Someone PLEASE point me into the right direction. I can't, for the life of me fathom WHY I keep continuing to meet men that A. Are Liars and B.Want to Lie to me like I'm a fucking idiot and C. Think they can get away with hurting me without any consequence. In the begining I am smart, beautiful and cool to be around... but as soon as anything remotely intimate happens or the "conversation" tends to sway in the direction of ..."Where are we going with this".... I hear the same bullshit lines. I am sick and fucking tired of draining my life energy with idiots...!! Now, some may argue that this is a conscious choice I make... and that may very well be true, HOWEVER... by the time you've figured out they are liars and idiots it's too late... or you've already fallen in love with them.
I've been told I give too much too soon... or I reveal too much too soon. Ok, for the sake of arguement maybe I do. Just because I don't have some down low, alterior motive to dig into your pockets or trap you into becoming my husband doesn't mean I deserve to be walked on like a door mat! And so what if I let my emotions hang freely upon my shoulder for everyone to see. Is it a crime to be honest and forthcoming with exactly what I want and don't want? Furthermore, once I lay down my intentions isn't a man obligated to act accordingly to those intentions?
For example, If I tell you in the begining a casual fling is NOT an option, shouldn't YOU BE MAN ENOUGH to walk away if that's all you're looking for? It seems much worse to dip your spoon in the pudding for a taste and then leave the container open and exposed .... half eaten for the next person to come along. Leave well enough alone.
What's wrong with me?
I've entertained this question time upon time. Intially, I've pondered if losing weight would change my circumstances.. well, I've been at this gym thing for almost 5 months and nothing has changed except my physical appearance. Ok, well then emotionally I'm just fucked up. I've been through entirely too much in my short time on earth... maybe my mind has just had enough... Maybe, no one will ever get me. So I ask myself....

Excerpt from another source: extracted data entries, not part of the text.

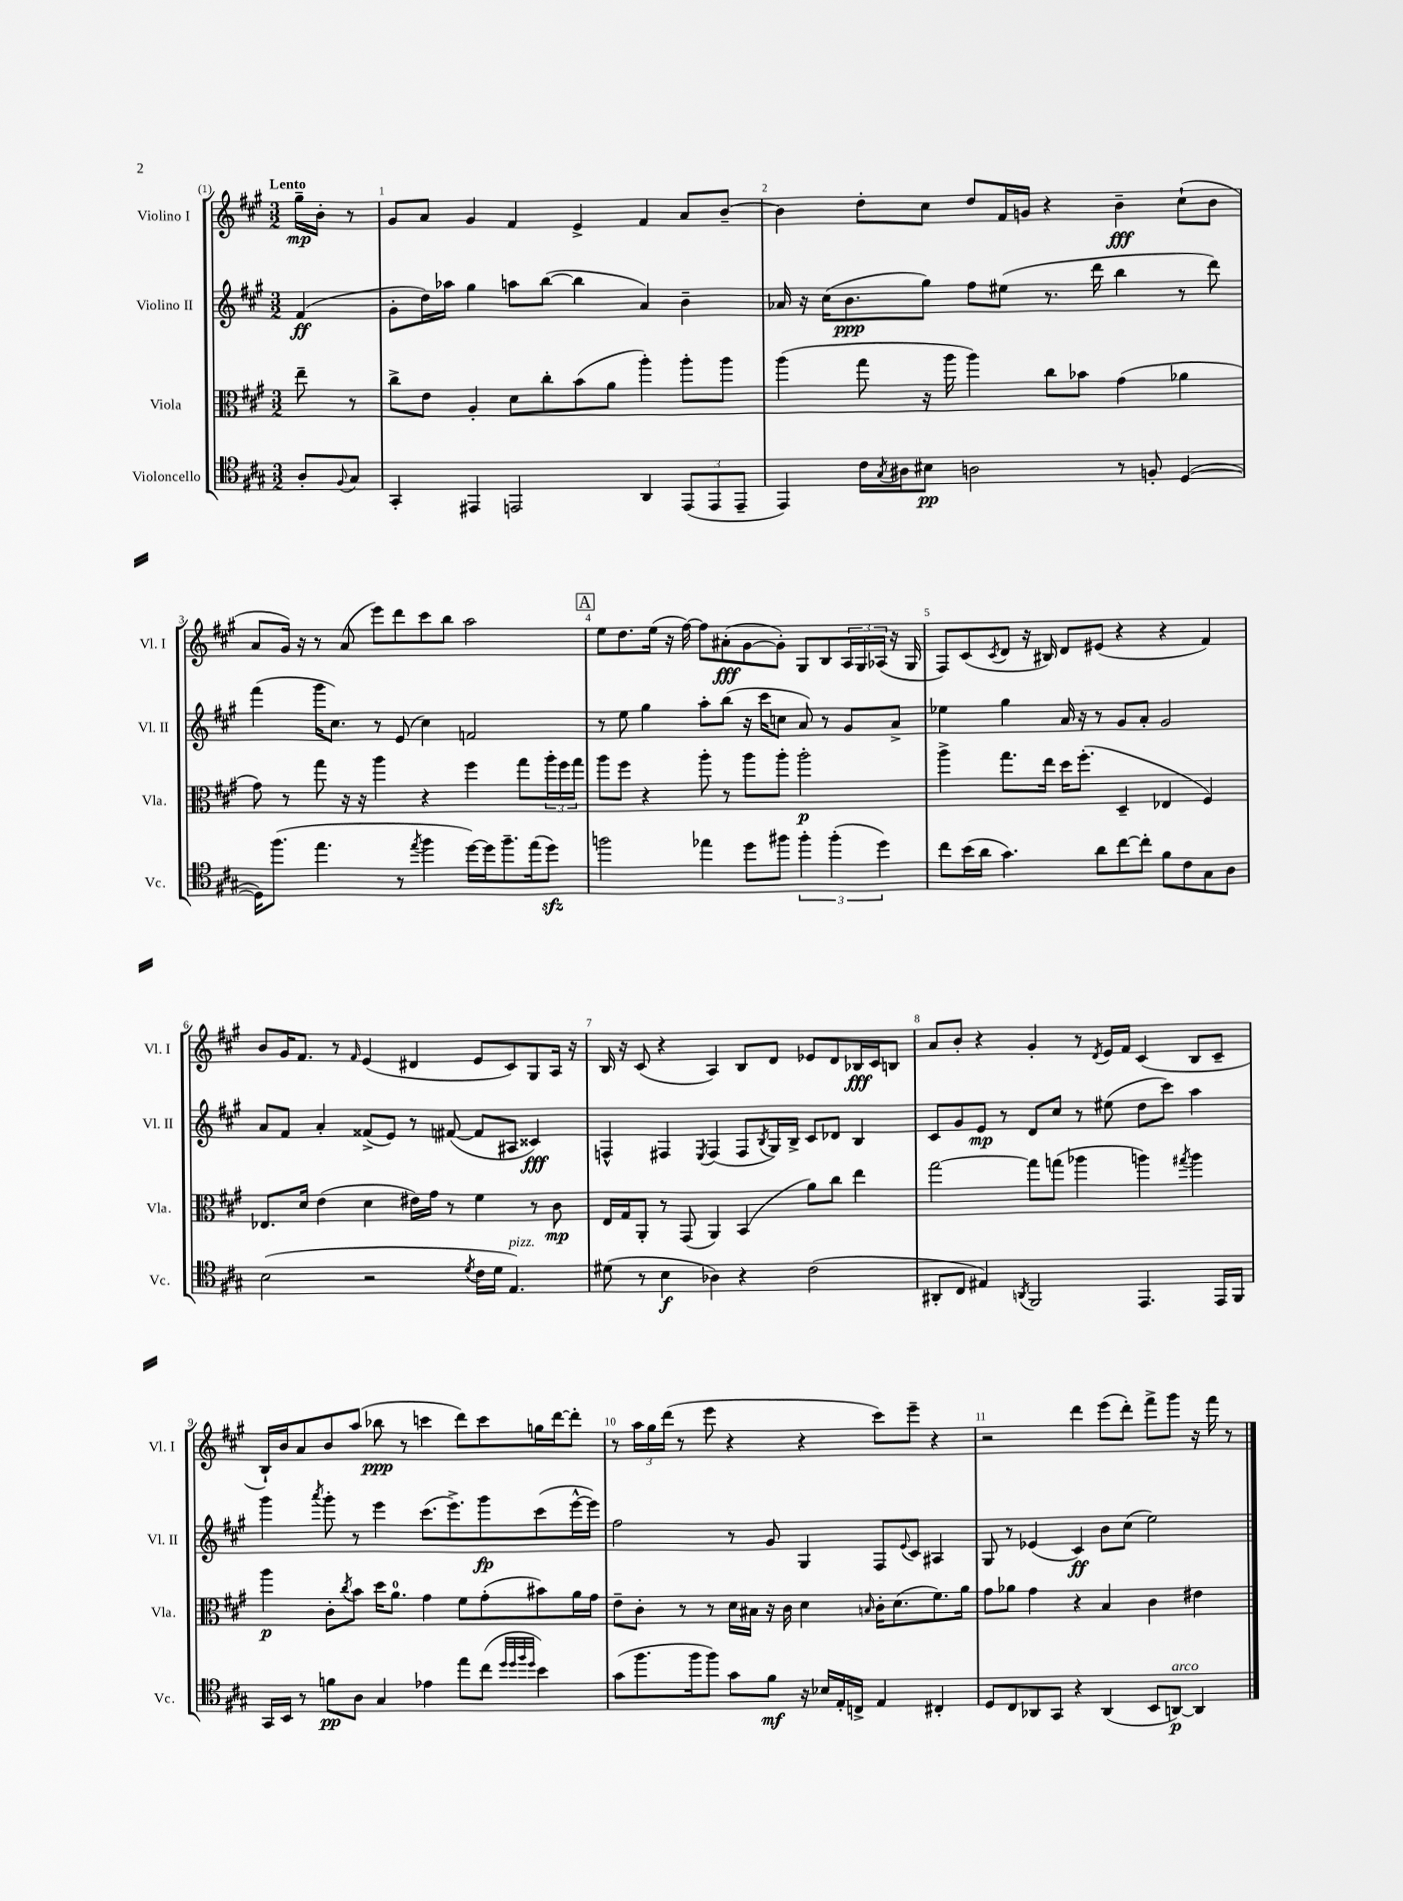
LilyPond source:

<<
\new StaffGroup <<
\new Staff = "s0" \with { instrumentName = "Violino I" shortInstrumentName = "Vl. I" } {
    \clef treble \key a \major \numericTimeSignature \time 3/2 \partial 4 \tempo "Lento"
    gis''16--\mp b'16-. r8 |
    gis'8 a'8 gis'4 fis'4 e'4-> fis'4 a'8 b'8~-- |
    b'4 d''8-. cis''8 d''8 fis'16 g'16 r4 b'4--\fff cis''8-!( b'8 |
    a'8 gis'16) r16 r8 a'8( e'''8) d'''8 cis'''8 b''8 a''2 |
    \mark \markup { \box "A" } e''8 d''8. e''16( r16 fis''16~) fis''8 ais'8-.\fff( gis'8~ gis'8-.) gis8 b8 \tuplet 3/2 { a16 gis16 aes16( } r16 gis16 |
    fis8) cis'8( \acciaccatura { cis'8 } d'8 r16 bis16) d'8 eis'8( r4 r4 fis'4) |
    b'8 gis'16 fis'8. r8 \grace { fis'16 } e'4( dis'4 e'8 cis'8) gis8 a16 r16 |
    b16 r16 cis'8( r4 a4) b8 d'8 ees'8 d'8 bes16\fff cis'16 b8 |
    a'8 b'8-. r4 gis'4-. r8 \acciaccatura { d'8 } e'16 fis'16 cis'4( b8 cis'8-- |
    b16-!) b'16 a'8 b'8 a''8( bes''8\ppp r8 c'''4 d'''8) c'''8 g''16 d'''16~ d'''8-. |
    r8 \tuplet 3/2 { a''16 gis''16 d'''16( } r8 e'''8 r4 r4 cis'''8) e'''8-- r4 |
    r2 d'''4 e'''8( d'''8-.) fis'''8-> gis'''8 r16 fis'''16 r8 \bar "|." |
}
\new Staff = "s1" \with { instrumentName = "Violino II" shortInstrumentName = "Vl. II" } {
    \clef treble \key a \major \numericTimeSignature \time 3/2 \partial 4
    fis'4\ff( |
    gis'8-. d''16) aes''16 gis''4 a''8 b''8~( b''4 a'4) b'4-- |
    aes'16 r16 cis''16( b'8.\ppp gis''8) fis''8 eis''8( r8. d'''16 b''4 r8 d'''8) |
    fis'''4( gis'''16 cis''8.) r8 e'8( cis''4) f'2 |
    \mark \markup { \box "A" } r8 e''8 gis''4 a''8-. b''8( r16 cis'''16 c''8 a'8) r8 gis'8 a'8-> |
    ees''4 gis''4 a'16 r16 r8 gis'8 a'8-. gis'2 |
    a'8 fis'8 a'4-. fisis'8->( e'8) r8 fis'8~( fis'8 ais8 cisis'4\fff) |
    f4-^ fis4 \acciaccatura { e8 } fis4( fis8 \acciaccatura { b8 } gis16) b16-> cis'8 des'8 b4 |
    cis'8 gis'8 e'8\mp r8 d'8 cis''8 r8 eis''8( d''8 cis'''8) a''4 |
    gis'''4 \acciaccatura { a'''8 } gis'''8-. r8 e'''4 cis'''8.( e'''8.->) gis'''8\fp cis'''8( e'''16~-^ e'''16) |
    fis''2 r8 gis'8 gis4 fis8 \appoggiatura { e'8 } cis'8 ais4 |
    gis8 r8 ees'4( cis'4\ff) b'8 cis''8( e''2) \bar "|." |
}
\new Staff = "s2" \with { instrumentName = "Viola" shortInstrumentName = "Vla." } {
    \clef alto \key a \major \numericTimeSignature \time 3/2 \partial 4
    e''8-- r8 |
    cis''8-> e'8 a4-. d'8 cis''8-. b'8( a'8 a''4-.) a''8-. a''8 |
    a''4( gis''8 r16 a''16 a''4) cis''8 bes'8 gis'4( aes'4 |
    gis'8) r8 gis''8 r16 r16 a''4 r4 fis''4 gis''8 \tuplet 3/2 { a''16-. fis''16 gis''16 } |
    \mark \markup { \box "A" } a''8 fis''8 r4 a''8-. r8 a''8 a''8-. a''2-.\p |
    a''4-> gis''8. e''16 d''16 fis''8.-.( d4-- ees4 fis4) |
    ees8. d'16 e'4( d'4 eis'16) gis'16 r8 fis'4 r8 cis'8\mp |
    e16 gis16 a,8-. r8 gis,8( a,4) b,4( a'8) cis''8 e''4 |
    gis''2~ gis''8 g''8( aes''4 a''4) \acciaccatura { gis''8 } a''4 |
    a''4\p cis'8-. \acciaccatura { cis''8 } b'8 d''16 a'8.-0 gis'4 fis'8 gis'8-.( bis'8) a'16 gis'16 |
    e'8-- cis'8-. r8 r8 d'16 bis16 r16 cis'16 d'4 \grace { b16 } cis'16-. d'8.( fis'8.) a'16 |
    gis'8 aes'8 gis'4 r4 b4 cis'4 eis'4 \bar "|." |
}
\new Staff = "s3" \with { instrumentName = "Violoncello" shortInstrumentName = "Vc." } {
    \clef tenor \key a \major \numericTimeSignature \time 3/2 \partial 4
    a8-. \appoggiatura { fis8 } gis8 |
    gis,4-. eis,4 e,2 a,4 \tuplet 3/2 { e,8( e,8 e,8-- } |
    e,4) cis'16 \acciaccatura { gis8 } ais16 bis8\pp a2 r8 f8-. d4~( |
    d16) fis''8.( e''4. r8 \acciaccatura { e''8 } fis''4 d''16~) d''16 fis''8.-- e''16( d''8\sfz) |
    \mark \markup { \box "A" } f''2 ees''4 d''8 fis''8 \tuplet 3/2 { fis''4-. fis''4-.( d''4) } |
    cis''8 b'16( a'16 gis'4.) a'8 cis''8~ cis''8-. fis'8 cis'8 gis8 a8 |
    b2( r2 \acciaccatura { d'8 } cis'16 d'16 e4.^\markup { \italic "pizz." }) |
    dis'8( r8 b4\f aes4) r4 cis'2( |
    ais,8-. cis8 eis4) \acciaccatura { a,8 } fis,2 e,4. e,16 fis,16 |
    gis,16 b,16 r8 f'8\pp a8 gis4 ees'4 e''8 cis''8( \grace { d''32 d''32 fis''32 d''32 } b'4) |
    gis'8( fis''8. fis''16 fis''8) gis'8 fis'8\mf r16 bes16 e16-. c16-> e4 cis4-. |
    d8 cis8 aes,8 gis,8 r4 aes,4( b,8 a,8~\p^\markup { \italic "arco" }) a,4 \bar "|." |
}
>>
>>
\layout { \context { \Score \override BarNumber.break-visibility = ##(#f #t #t) barNumberVisibility = #all-bar-numbers-visible } }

Cherise, do you love yourself? ( silence)
He, they, or them never will if you don't. True words. Easier said than done.
Black men... Grow up!
You can't spend your lives running from real commitments and love. Hiding in dark rooms for hours playing PS2 or 3... until you can't see straight. Your boys aren't be there when your 50 and your back goes out... She will.. if u give HER a chance... life if supposed to get easier as we age. In my opinion, MOST black men my age are more immature, lazy and simply irresponsible than when I was 18 years old! Notice I said MOST not all. Unfortunately, the small percentage that are about anything are either GAY.. taken, or not tall enough (lol), just joking... I'm really not that superficial. This shit sucks... And I give up.... Period, at least for now.